(Dataset excerpts)
——

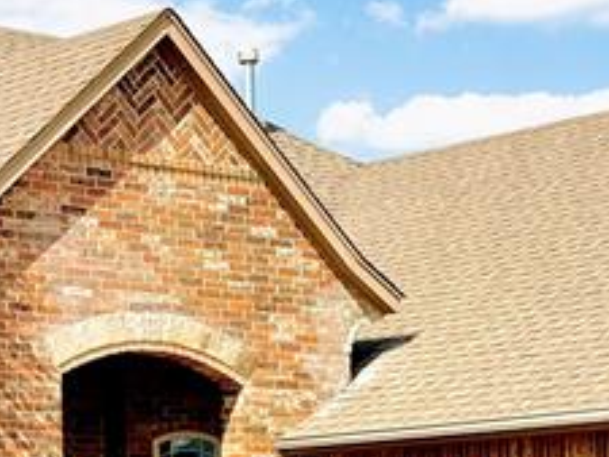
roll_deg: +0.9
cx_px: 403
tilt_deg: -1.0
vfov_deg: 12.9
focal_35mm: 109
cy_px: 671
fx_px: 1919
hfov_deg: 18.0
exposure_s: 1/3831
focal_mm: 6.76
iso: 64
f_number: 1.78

——

# Your instructions
Would you transcribe each of the entries exactly, skipping the pictures?

# Completed exercise
roll_deg: +0.9
cx_px: 403
tilt_deg: -1.0
vfov_deg: 12.9
focal_35mm: 109
cy_px: 671
fx_px: 1919
hfov_deg: 18.0
exposure_s: 1/3831
focal_mm: 6.76
iso: 64
f_number: 1.78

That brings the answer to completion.